Gone fisin': Kids hear better than they speak

Q. Is there much difference between what young children hear and what they can say? Asked another way, have you ever heard of the FIS phenomenon? –J. Fariello
A. This was first reported by psycholinguists Jean Berko and Roger Brown in 1960: "One of us spoke to a child who called his inflated plastic fish a 'FIS.' In imitation of the child's pronunciation, the observer said, 'This is your FIS?' 'No,' said the child, 'my FIS,' and he continued to repeat the adult's imitation until he was told, 'That is your fish.' 'Yes,' he said, 'my FIS.'"
This fascinating effect has been referred to as the FIS phenomenon ever since, says David Crystal in How Language Works. Reports indicate that children know far more about adult phonology than their own pronunciation suggests, leading to some intriguing conversations between young children and adults (as many of you parents have discovered for yourselves).
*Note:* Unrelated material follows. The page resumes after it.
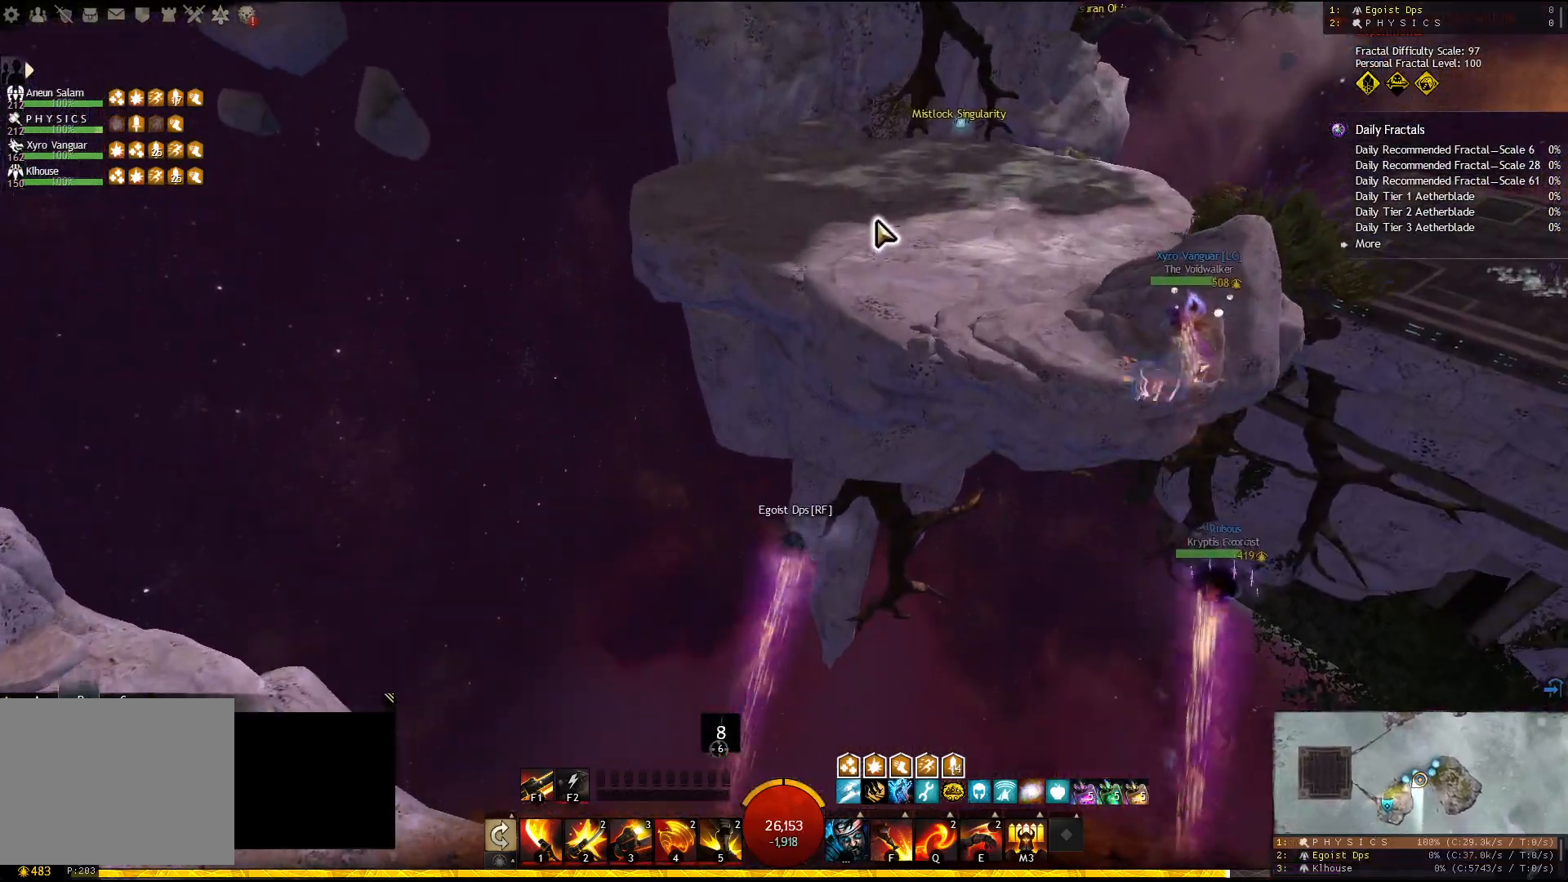
{"keys": ["w"], "events": []}
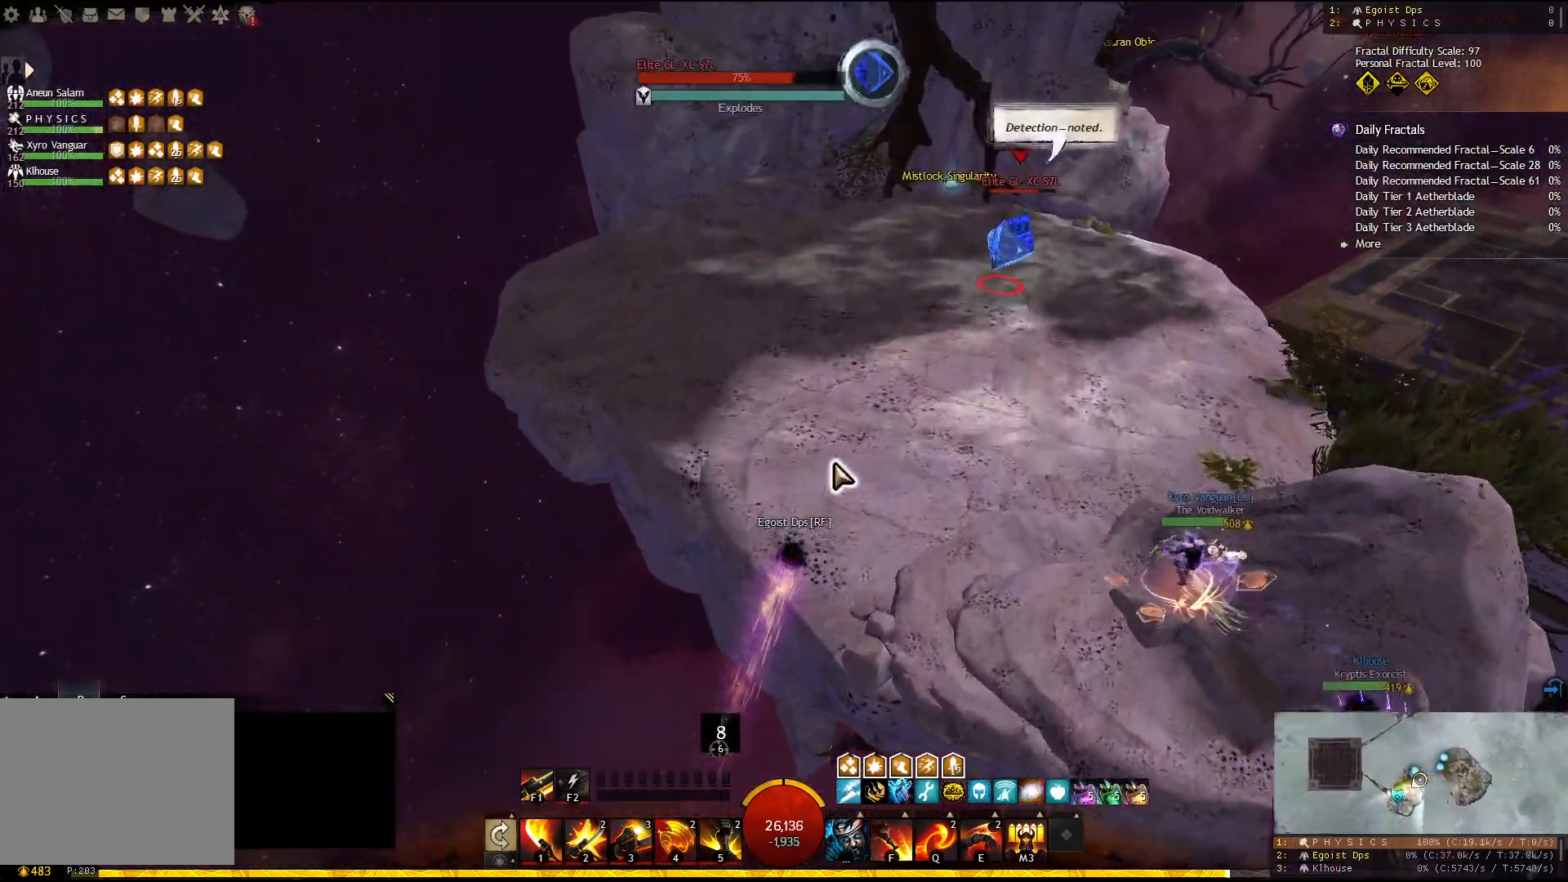
{"keys": [], "events": [[67, "w", "up"], [233, "4", "down"], [333, "4", "up"], [383, "4", "down"], [500, "4", "up"]]}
Q. How early in life did the "Father of Geekdom" get his first hint of who he might become? –B. Gates
A. Called also the "Father of Computer Science," retired Stanford math professor Donald Knuth may just be the world's most renowned geek, says Dave Wieczorek in Think magazine of Case Western Reserve University. Knuth has authored more than 30 books, including The Art of Computer Programming, already into its fourth volume and fifth decade. He is also editing Selected Papers on Fun and Games, which will include his own short story, The Chemical Caper, where every word is a chemical formula.
"A geek is not something you learn to be," Knuth says; "you just are." An early indication of this was the candy bar contest he entered as an eighth-grader. A local radio station had challenged contestants to see how many words they could make out of the letters in "Ziegler's Giant Bar."
"I devised a systematic way to go through the dictionary and find all these words. So I pretended to be sick and stayed home from school for a whole week. I found 4,500 words even though the judges had only 2,500 on their master list. (I won two candy bars and a toboggan.) That was an early indication of my geek streak."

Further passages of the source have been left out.